◆ **Work order**: Reproduce nothing but the lines from the start of the material through the line that includes "Op Ar output", both ends included, and omit every picture.

◆ **Records for this task**:
--------
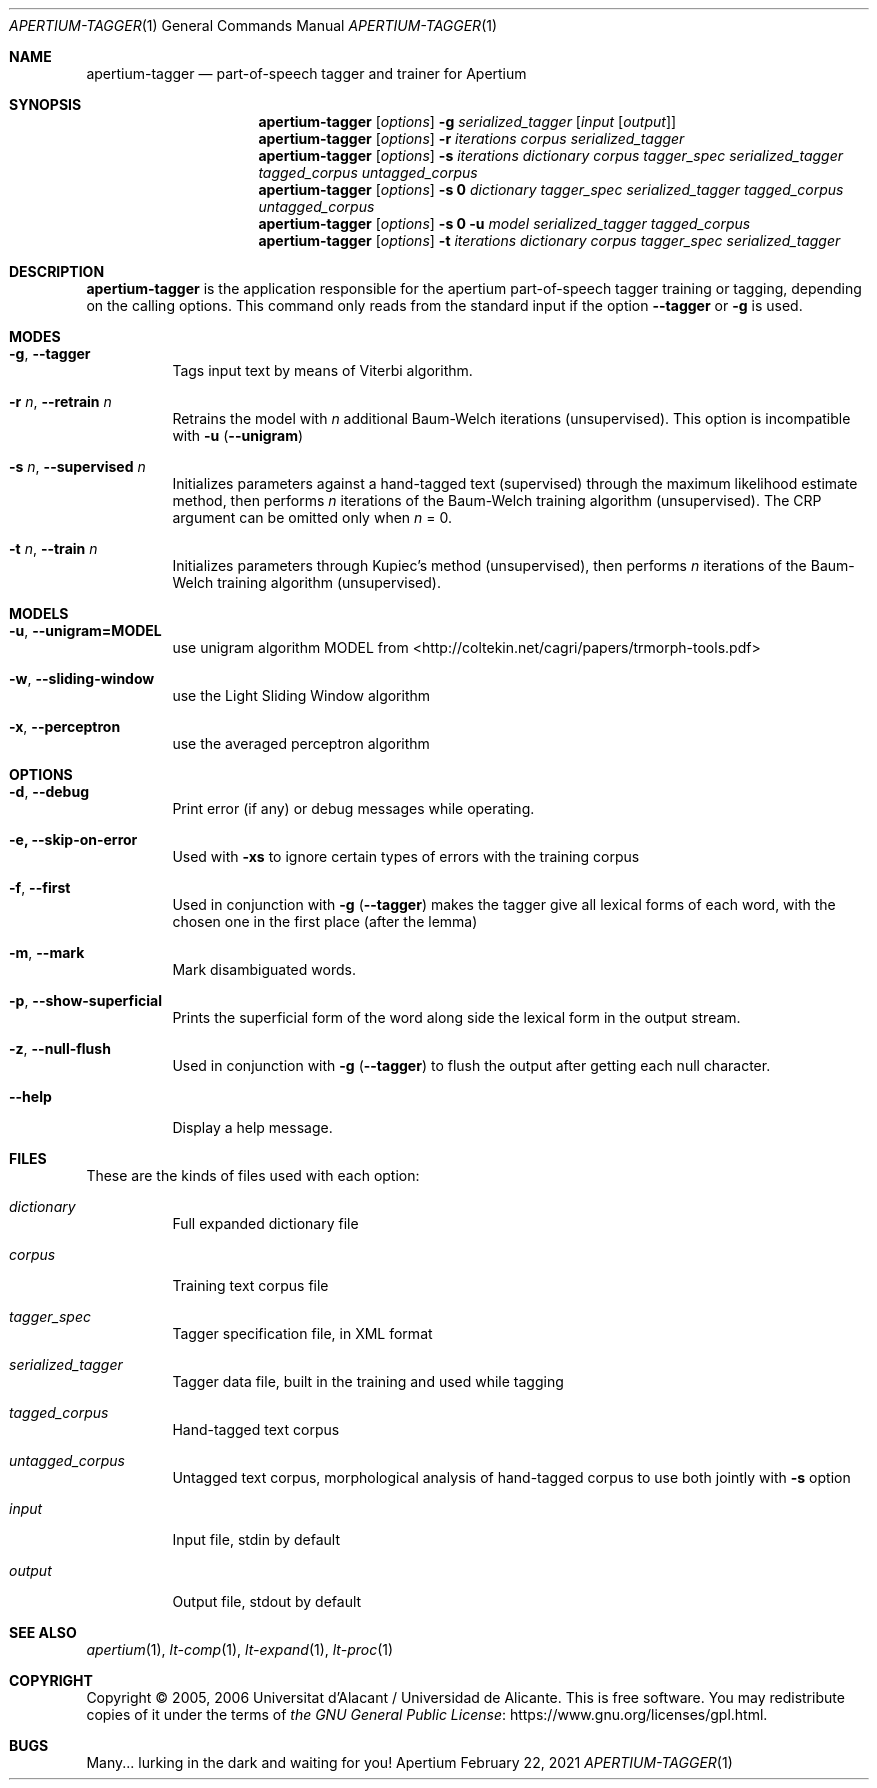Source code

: .Dd February 22, 2021
.Dt APERTIUM-TAGGER 1
.Os Apertium
.Sh NAME
.Nm apertium-tagger
.Nd part-of-speech tagger and trainer for Apertium
.Sh SYNOPSIS
.Nm apertium-tagger
.Op Ar options
.Fl g Ar serialized_tagger Op Ar input Op Ar output
.Nm apertium-tagger
.Op Ar options
.Fl r Ar iterations corpus serialized_tagger
.Nm apertium-tagger
.Op Ar options
.Fl s Ar iterations dictionary corpus tagger_spec serialized_tagger
.Ar tagged_corpus untagged_corpus
.Nm apertium-tagger
.Op Ar options
.Fl s Cm 0
.Ar dictionary tagger_spec serialized_tagger tagged_corpus untagged_corpus
.Nm apertium-tagger
.Op Ar options
.Fl s Cm 0 Fl u Ar model serialized_tagger tagged_corpus
.Nm apertium-tagger
.Op Ar options
.Fl t Ar iterations dictionary corpus tagger_spec serialized_tagger
.Sh DESCRIPTION
.Nm apertium-tagger
is the application responsible for the apertium part-of-speech tagger
training or tagging, depending on the calling options.
This command only reads from the standard input if the option
.Fl Fl tagger
or
.Fl g
is used.
.Sh MODES
.Bl -tag -width Ds
.It Fl g , Fl Fl tagger
Tags input text by means of Viterbi algorithm.
.It Fl r Ar n , Fl Fl retrain Ar n
Retrains the model with
.Ar n
additional Baum-Welch iterations (unsupervised).
This option is incompatible with
.Fl u
.Pq Fl Fl unigram
.It Fl s Ar n , Fl Fl supervised Ar n
Initializes parameters against a hand-tagged text (supervised) through
the maximum likelihood estimate method, then performs
.Ar n
iterations of the Baum-Welch training algorithm (unsupervised).
The CRP argument can be omitted only when
.Ar n
= 0.
.It Fl t Ar n , Fl Fl train Ar n
Initializes parameters through Kupiec's method (unsupervised),
then performs
.Ar n
iterations of the Baum-Welch training algorithm (unsupervised).

.Sh MODELS
.Bl -tag -width Ds
.It Fl u , Fl Fl unigram=MODEL  
use unigram algorithm MODEL from <http://coltekin.net/cagri/papers/trmorph-tools.pdf>
.It Fl w , Fl Fl sliding-window 
use the Light Sliding Window algorithm  
.It Fl x , Fl Fl perceptron      
use the averaged perceptron algorithm

.Sh OPTIONS
.Bl -tag -width Ds
.It Fl d , Fl Fl debug
Print error (if any) or debug messages while operating.
.It Fl e, Fl Fl skip-on-error  
Used with 
.Fl xs 
to ignore certain types of errors with the training corpus
.It Fl f , Fl Fl first
Used in conjunction with
.Fl g
.Pq Fl Fl tagger
makes the tagger give all lexical forms of each word,
with the chosen one in the first place (after the lemma)
.It Fl m , Fl Fl mark
Mark disambiguated words.
.It Fl p , Fl Fl show-superficial
Prints the superficial form of the word along side the lexical form
in the output stream.
.It Fl z , Fl Fl null-flush
Used in conjunction with
.Fl g
.Pq Fl Fl tagger
to flush the output after getting each null character.
.It Fl Fl help
Display a help message.

.El
.Sh FILES
These are the kinds of files used with each option:
.Bl -tag -width Ds
.It Ar dictionary
Full expanded dictionary file
.It Ar corpus
Training text corpus file
.It Ar tagger_spec
Tagger specification file, in XML format
.It Ar serialized_tagger
Tagger data file, built in the training and used while tagging
.It Ar tagged_corpus
Hand-tagged text corpus
.It Ar untagged_corpus
Untagged text corpus, morphological analysis of hand-tagged corpus to use
both jointly with
.Fl s
option
.It Ar input
Input file, stdin by default
.It Ar output
Output file, stdout by default
.El
.Sh SEE ALSO
.Xr apertium 1 ,
.Xr lt-comp 1 ,
.Xr lt-expand 1 ,
.Xr lt-proc 1
.Sh COPYRIGHT
Copyright \(co 2005, 2006 Universitat d'Alacant / Universidad de Alicante.
This is free software.
You may redistribute copies of it under the terms of
.Lk https://www.gnu.org/licenses/gpl.html the GNU General Public License .
.Sh BUGS
Many... lurking in the dark and waiting for you!
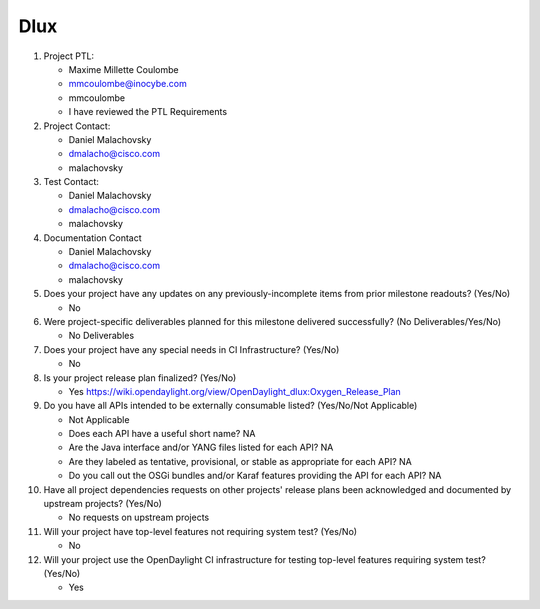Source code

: ====
Dlux
====

1. Project PTL:

   - Maxime Millette Coulombe
   - mmcoulombe@inocybe.com
   - mmcoulombe
   - I have reviewed the PTL Requirements

2. Project Contact:

   - Daniel Malachovsky
   - dmalacho@cisco.com
   - malachovsky

3. Test Contact:

   - Daniel Malachovsky
   - dmalacho@cisco.com
   - malachovsky

4. Documentation Contact

   - Daniel Malachovsky
   - dmalacho@cisco.com
   - malachovsky

5. Does your project have any updates on any previously-incomplete items from
   prior milestone readouts? (Yes/No)

   - No

6. Were project-specific deliverables planned for this milestone delivered
   successfully? (No Deliverables/Yes/No)

   - No Deliverables

7. Does your project have any special needs in CI Infrastructure? (Yes/No)

   - No

8. Is your project release plan finalized? (Yes/No)

   - Yes https://wiki.opendaylight.org/view/OpenDaylight_dlux:Oxygen_Release_Plan

9. Do you have all APIs intended to be externally consumable listed? (Yes/No/Not Applicable)

   - Not Applicable

   - Does each API have a useful short name? NA
   - Are the Java interface and/or YANG files listed for each API? NA
   - Are they labeled as tentative, provisional, or stable as appropriate for
     each API? NA
   - Do you call out the OSGi bundles and/or Karaf features providing the API
     for each API? NA

10. Have all project dependencies requests on other projects' release plans
    been acknowledged and documented by upstream projects? (Yes/No)

    - No requests on upstream projects

11. Will your project have top-level features not requiring system test? (Yes/No)

    - No

12. Will your project use the OpenDaylight CI infrastructure for testing
    top-level features requiring system test? (Yes/No)

    - Yes
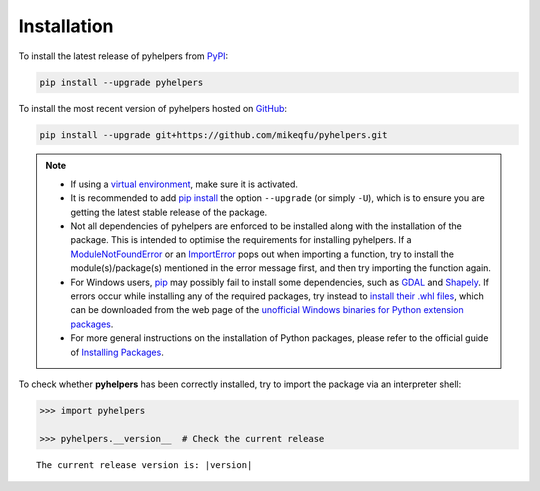 ============
Installation
============

To install the latest release of pyhelpers from `PyPI`_:

.. _PyPi: https://pypi.org/project/pyhelpers/

.. code-block:: console

    pip install --upgrade pyhelpers


To install the most recent version of pyhelpers hosted on `GitHub`_:

.. _GitHub: https://github.com/mikeqfu/pyhelpers

.. code-block:: console

    pip install --upgrade git+https://github.com/mikeqfu/pyhelpers.git


.. note::

    - If using a `virtual environment`_, make sure it is activated.
    - It is recommended to add `pip install`_ the option ``--upgrade`` (or simply ``-U``), which is to ensure you are getting the latest stable release of the package.
    - Not all dependencies of pyhelpers are enforced to be installed along with the installation of the package. This is intended to optimise the requirements for installing pyhelpers. If a `ModuleNotFoundError`_ or an `ImportError`_ pops out when importing a function, try to install the module(s)/package(s) mentioned in the error message first, and then try importing the function again.
    - For Windows users, `pip`_ may possibly fail to install some dependencies, such as `GDAL`_ and `Shapely`_. If errors occur while installing any of the required packages, try instead to `install their .whl files`_, which can be downloaded from the web page of the `unofficial Windows binaries for Python extension packages`_.
    - For more general instructions on the installation of Python packages, please refer to the official guide of `Installing Packages`_.

    .. _virtual environment: https://packaging.python.org/glossary/#term-Virtual-Environment
    .. _pip install: https://pip.pypa.io/en/stable/cli/pip_install/
    .. _ModuleNotFoundError: https://docs.python.org/3/library/exceptions.html#ModuleNotFoundError
    .. _ImportError: https://docs.python.org/3/library/exceptions.html#ImportError
    .. _pip: https://pip.pypa.io/en/stable/cli/pip/
    .. _GDAL: https://pypi.org/project/GDAL/
    .. _Shapely: https://pypi.org/project/Shapely/
    .. _install their .whl files: https://stackoverflow.com/a/27909082/4981844
    .. _unofficial Windows binaries for Python extension packages: https://www.lfd.uci.edu/~gohlke/pythonlibs/
    .. _Installing Packages: https://packaging.python.org/tutorials/installing-packages/


To check whether **pyhelpers** has been correctly installed, try to import the package via an interpreter shell:

.. code-block:: python
    :name: cmd current release

    >>> import pyhelpers

    >>> pyhelpers.__version__  # Check the current release

.. parsed-literal::
    The current release version is: |version|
--------
◆ **Exercise solution**:
Source code

: .Dd February 22, 2021
.Dt APERTIUM-TAGGER 1
.Os Apertium
.Sh NAME
.Nm apertium-tagger
.Nd part-of-speech tagger and trainer for Apertium
.Sh SYNOPSIS
.Nm apertium-tagger
.Op Ar options
.Fl g Ar serialized_tagger Op Ar input Op Ar output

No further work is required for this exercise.